In a sombre address, hours after a dramatic meeting of euro group finance ministers in Brussels, Tsipras said that, while Athens under the stewardship of his radical left Syriza party had for the first time embarked on “real negotiations” with its creditors, a “long and difficult ” struggle lay ahead.

“We have won the battle but not the war,” he said. “We showed that Europe can be an arena of negotiation and mutually acceptable compromise and not an arena for exhaustion, submission and blind punishment … but negotiations did not end yesterday.”

Five years into Greece’s worst crisis in modern times, the relief was almost audible in the voice of its youngprime minister. Weeks after assuming power, his leftist-led coalition has endured a baptism of fire amid acceptance by inexperienced officials that they are learning on the job. With bailout funds expiring on 28 February, keeping Greece afloat and in the single currency – while not being seen to ditch the anti-austerity platform on which Syriza was elected – has been a balancing act of almost existential proportions. The programme, extended for four months under the agreement, stopped Greece from being shown the euro exit door but has come at a heavy price. Speaking to reporters after its announcement, Greek finance minister Yanis Varoufakis described the deadlines the new government had been forced to meet as “inhuman”.

The accord, in many ways, was not one that Tsipras would have chosen. The spectre of capital controls being imposed on Greek banks that have haemorrhaged funds as anxious investors have rushed to withdraw deposits is believed to have forced Athens’ hand. On Friday, as eurozone finance ministers were about to discuss Greece’s fate, the country’s central Bank announced that capital flight had reached €1bn (£739m) that day.

An estimated €20bn is believed to have fled local lenders since December, when Athens was plunged into political turmoil with parliament’s failure to elect a new head of state automatically triggering snap polls.

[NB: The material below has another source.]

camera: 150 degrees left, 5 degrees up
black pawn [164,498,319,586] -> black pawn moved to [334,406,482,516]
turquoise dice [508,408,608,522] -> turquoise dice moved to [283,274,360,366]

In the cafes of Athens on Saturday there was consensus that what the country had essentially agreed to was the best of increasingly bad deals that inevitably would have been on offer. “The government won time, it got a four-month extension to the adjustment programme, but it was a lousy deal, and that’s because this new government managed to antagonise the euro group, the German government, the European Central Bank, Spain and Portugal from the outset with its negotiating stance,” said Giorgos Kyrtsos, a Euro-MP with the centre-right New Democracy party. “And the response was to impose rules in a very strict manner … We have a huge financing gap that will present itself in the next few months,” he told the Observer. “It is a time-bomb. The government will not be able to service its debt and meet its government programme.”

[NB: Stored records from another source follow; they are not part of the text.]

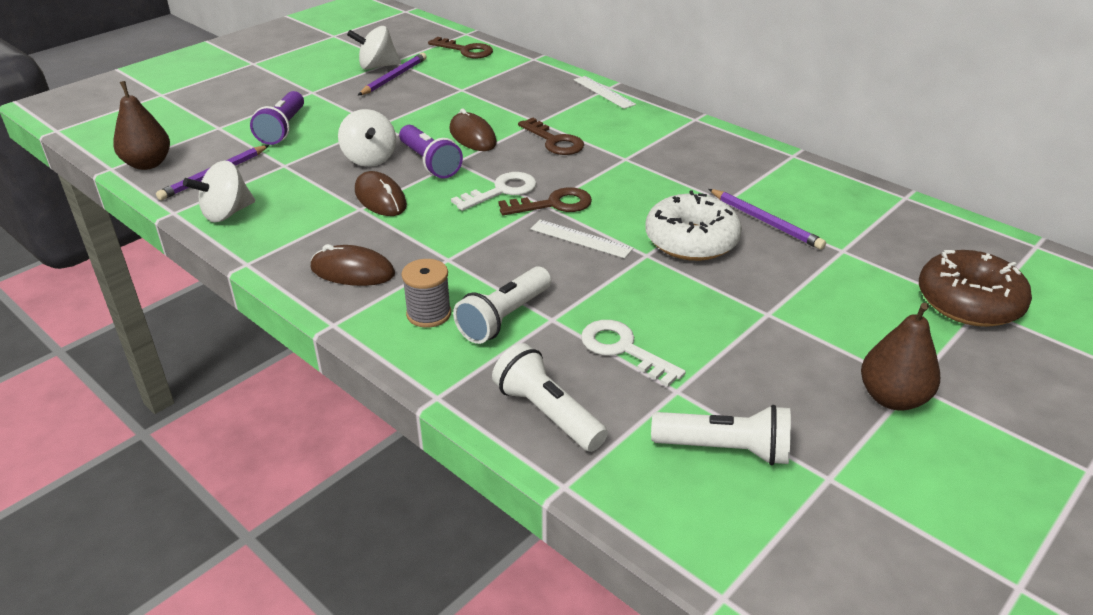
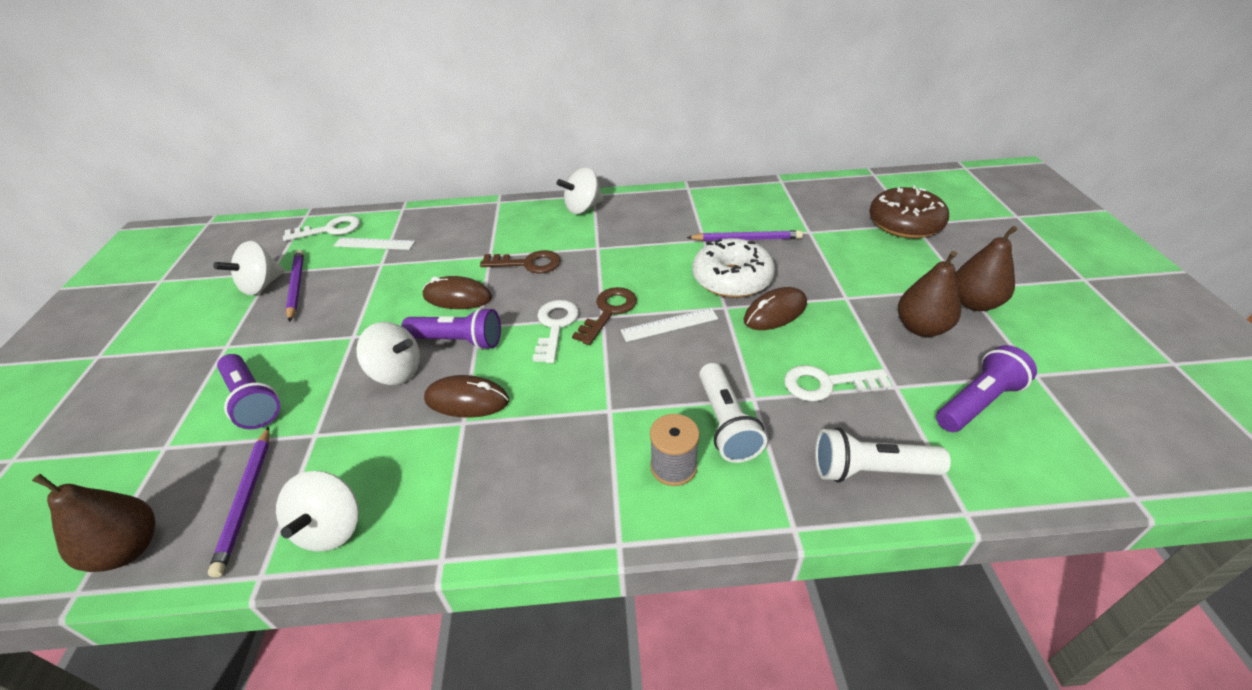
camera: 45 degrees left, 5 degrees up
brown mouse [311,244,395,286] -> brown mouse moved to [744,287,807,330]
brown key [428,37,493,58] -> white key [283,215,360,241]
white ruler [574,76,636,109] -> white ruler moved to [333,238,415,250]
white flashlight [651,405,791,465] -> purple flashlight [936,345,1037,432]
none -> white spinning top [557,167,603,214]
none -> brown pear [898,251,961,337]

Greece, still down to receive a last instalment of aid under its old bailout programme, has been told the €7.2bn tranche will only be disbursed once reforms are agreed and a review of its economic progress concluded at the end of April. In a huge concession, Athens accepted continued oversight of its finances by officials representing the country’s hated “troika” of creditors at the EU, ECB and IMF, albeit under a new name – the “institutions”.

It also reneged on demands for a write down of its monumental debt – at over 175% of GDP one of the largest in the world – and conceded that it would not take any unilateral measures that would wreak havoc on its fiscal stability. Tsipras, who at 40 is Athens’ youngest prime minister ever, was swept to power on promises to increase the minimum wage, reinstate employees fired from the state sector and ‘cancel’ the austerity that has impoverished more than a third of the nation at large.

“The agreement does not even include the term ‘humanitarian crisis,’” said Notis Marias, who represents the government’s junior rightwing partner, Anel, in the European parliament. “That worries me.”

While the pause button has been pressed on the Greek drama, it is not over. Haggling over reforms expected to focus on eradicating corruption, overturning the tax system and modernising Athens’dysfunctional public administration will take months – if, indeed, creditors accept them in preliminary form on Monday. And Tsipras will have to placate hard-left militants in his party while also selling the deal to disappointed voters. “Only now are we coming to crunch time,” says Dr Eleni Panagiotarea, senior research fellow at Greece’s leading thinktank Eliamep. “Tsipras has got the breathing space that he wanted but he is also faced with huge challenges and will be walking a very fine line. He will have to specify measures that will be painful domestically while keeping Greece’s partners on board. How he will do that when he has committed to not taking any move that will upset the fiscal balance is going to be very difficult.”